Talking with Thomas Perry
“I wouldn’t be a writer if I weren’t addicted to stories. I think stories are a basic human activity. They’re hardwired into our brains. And being able to hear a story is a special thing.”
Award-winning thriller novelist Thomas Perry is pleased to add a seventh adventure to his popular Jane Whitefield series. “I’ve been very lucky with the people who’ve been chosen to read my books, Joyce Bean and Michael Kramer. Sometimes Joyce will call me up and ask me about a pronunciation and what something means that’s transcribed from the Seneca language. These are pros who are very good at what they do.”

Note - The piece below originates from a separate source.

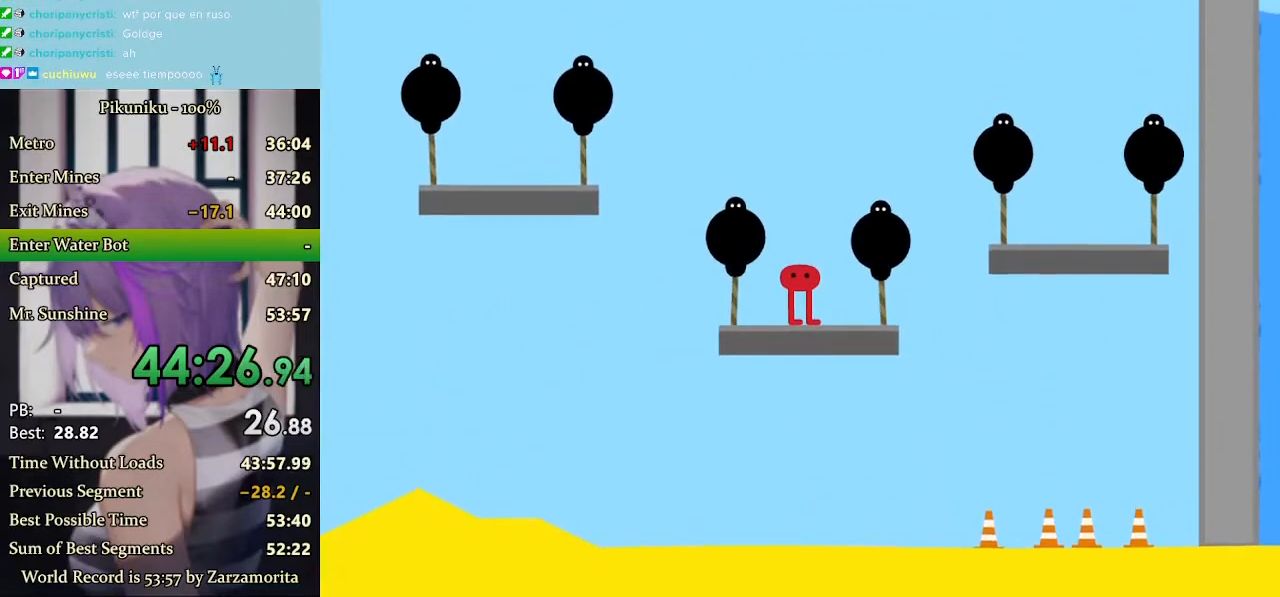
{"keys": [], "events": []}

Perry was born in upstate New York and draws inspiration for Jane from the Native Americans of that region, the Seneca tribe. In POISON FLOWER, Jane frees a man who is falsely accused of murdering his wife. During a daring escape in downtown Los Angeles, men posing as police officers nab Jane. She escapes from her captors but soon finds herself being hunted by ruthless killers.

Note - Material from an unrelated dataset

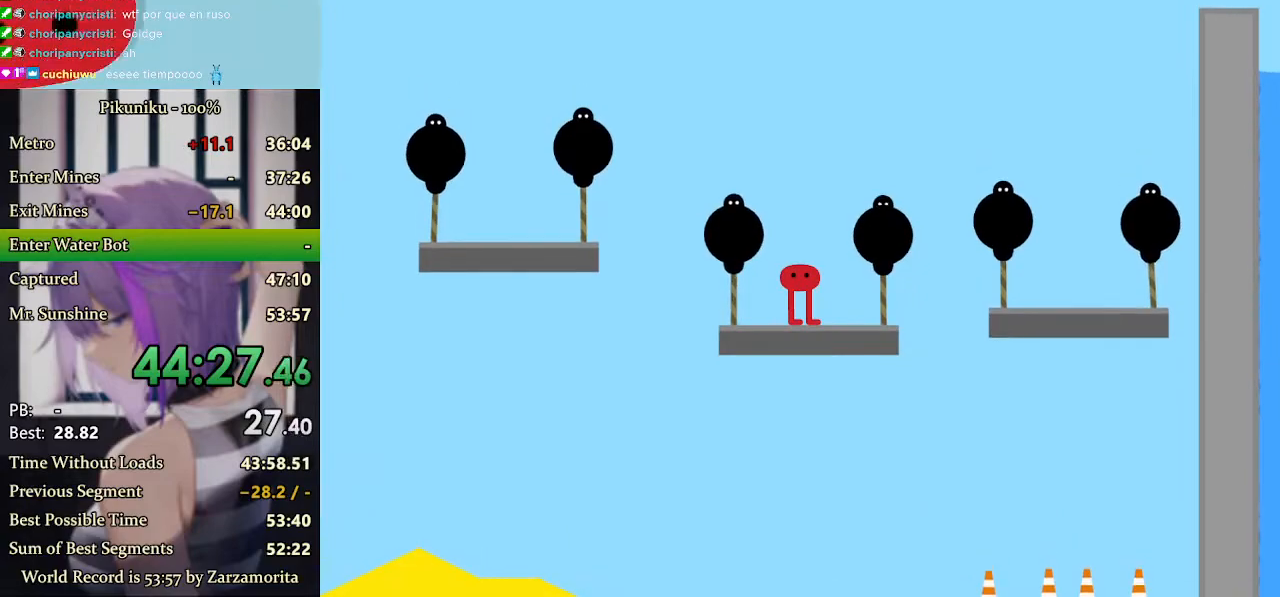
{"keys": [], "events": [[200, "return", "down"], [333, "return", "up"]]}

Perry sees Jane as a crusader with a warrior mentality who is pledged to set wrongs right. That makes for a paranoid character, he says, and he likens the downtown concrete canyons of major cities to wilderness hunting grounds.

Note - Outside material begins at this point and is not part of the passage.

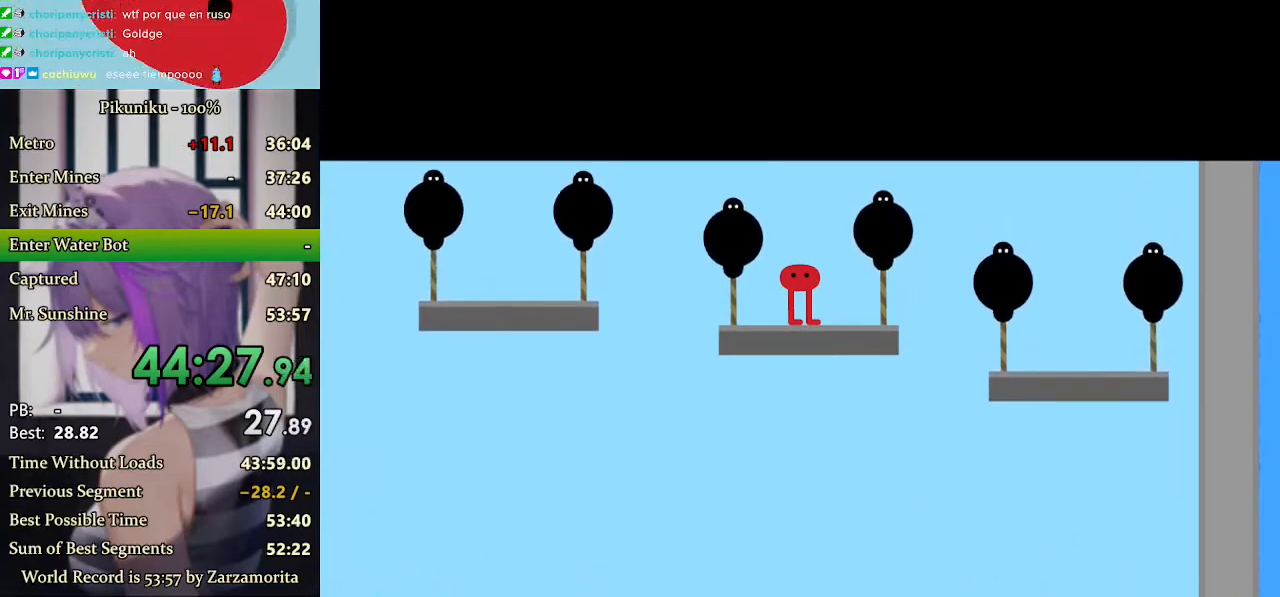
{"keys": [], "events": []}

“One of the things that’s always in Jane’s mind is the history of her ancestors. She lives in the same place they did. She practices a modernization of those same values. One of the things that was remarkable about the Seneca was their unique combination of extreme self-reliance and extreme care about what happens to the group. Jane shares those.”
Perry says he pours through historical texts to keep Jane evolving and growing. “I try to learn something new about Jane each time. Other times I just think about Jane as a person who lives in a very scary world.” Perry says Jane has so many enemies that every street or building holds lethal danger. “She has to assume there might be somebody she doesn’t recognize who may recognize her. I see these things as a metaphor.”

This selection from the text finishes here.